Crafty Woman Enlists 1,000 Volunteers To Help Complete Massive Quilting Project

What do you do when you come across a whole box of an unfinished embroidery and quilting project from an estate sale?

Why, you buy it and enlist 1,000 volunteers from social media to help, of course!

That's exactly what activist and needlepoint artist Shannon Downey did.

Twitter | @ShannonDowney

Shannon took to social media after she discovered a box full of an unfinished quilting project at an estate sale.

Without hesitation, she purchased the box for $6, determined to complete the deceased owner, Rita's, work.

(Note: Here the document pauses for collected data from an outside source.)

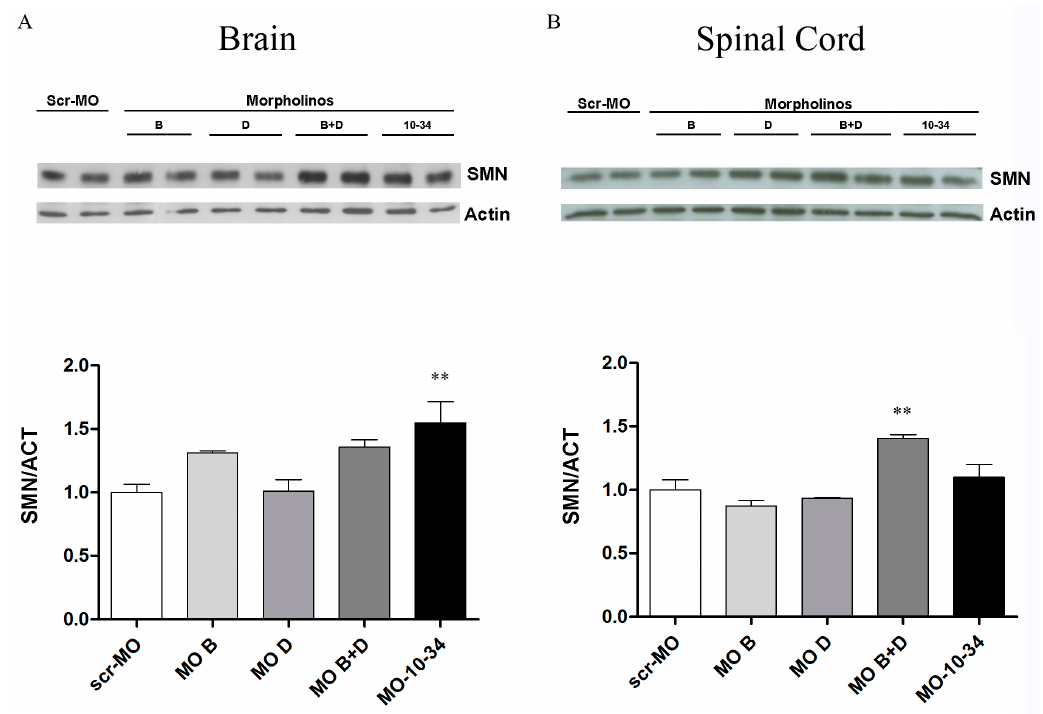
Figure 4. New MO sequences are able to upregulate the SMN protein in heterozygous SMA mice. ( A ) A representative image of western blot and densitometry analyses of brain samples from heterozygous SMA mice treated with different MO sequences shows that the efficacy of co-administration of MO B + MO D was high, even if not as high as MO-10-34 (** p < 0.01); ( B ) A representative image of western blot and densitometry analyses of spinal cord samples from heterozygous SMA mice treated with different MO sequences shows that co-administration of MO B + MO D was more efficacious than treatment with other sequences, even more so than treatment with MO-10-34 ( p < 0.01). The values represent the means + SEM. Scr-MO: scrambled-MO.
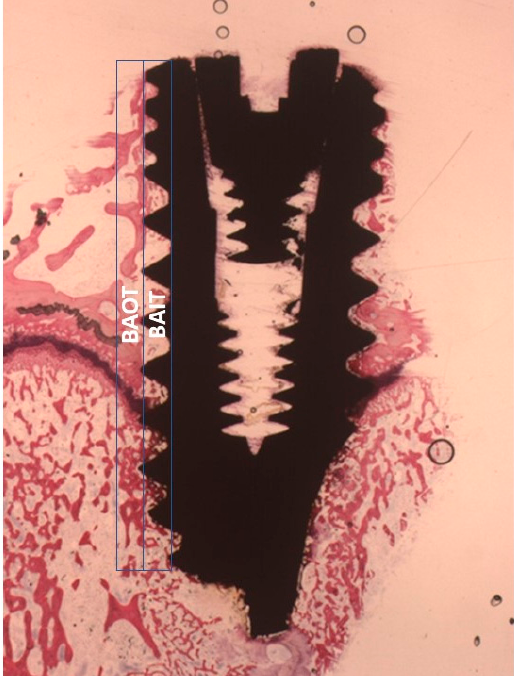
Figure 12. The area directly adjacent to the dental implant was evaluated within the thread part (BAIT), whereas the area far from the implant extended for the same size into the adjacent new/old bone (BAOT).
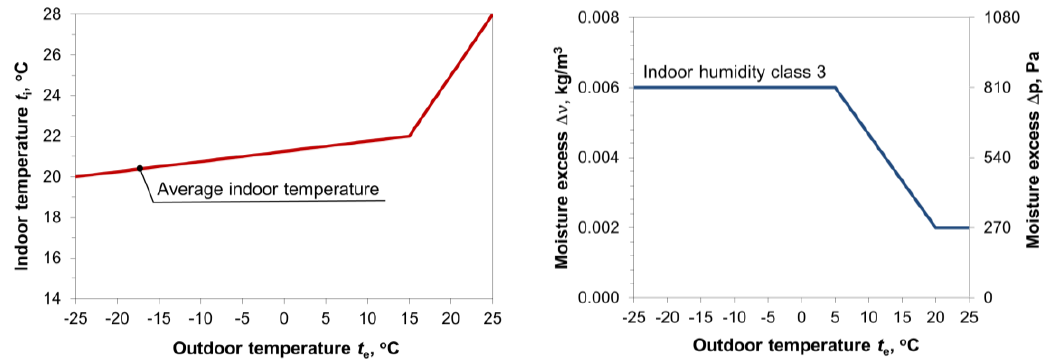
Figure 4. Dependence of indoor temperature ( left ) and design value of moisture excess ( right ) on the outdoor temperature.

The box included 100 hexagons of beautifully designed states and patriotic stars to be embroidered, and while Shannon is very familiar with embroidering, she is not so well-versed in quilting.

Twitter | @ShannonDowney

That's when 1,000 lovely people in the community volunteered to help her embroider the hexagons, and a plan of 30 Chicago quilters, where Shannon resides, to sew the pieces together and hang it in the Woman Made Gallery.

Before Shannon knew it, she was sending packages of hexagons to crafty strangers from all over the country.

Instagram | @badasscrossstitch

Even for 1,000 people, this project was no small feat.

Imagine if Shannon completed it all on her own?!

The quilt was completed on December 21, taking over two months to finish.

Twitter | @ShannonDowney

And here is the finished product!

While the embroidery of the map of the United States in the middle of the quilt wasn't part of the original pattern, it fit perfectly with the whole patriotic piece.

Shannon was overwhelmed by everyone's hard work and the product's culmination, to say the least. This quilt is definitely more than just a quilt.

Instagram | @noholzbarred

It's a beautiful story of community. While no one knew Shannon, or Rita for that matter, strangers came together and created something far more beautiful than the quilt alone. Each piece of this quilt has its own story attached to it.

It's amazing how social media brought a whole community of people together in the name of crafting, helping to not only complete Shannon's project of finishing an incomplete work, but to also bring Rita's own WIP (work in progress) to life and continue her legacy.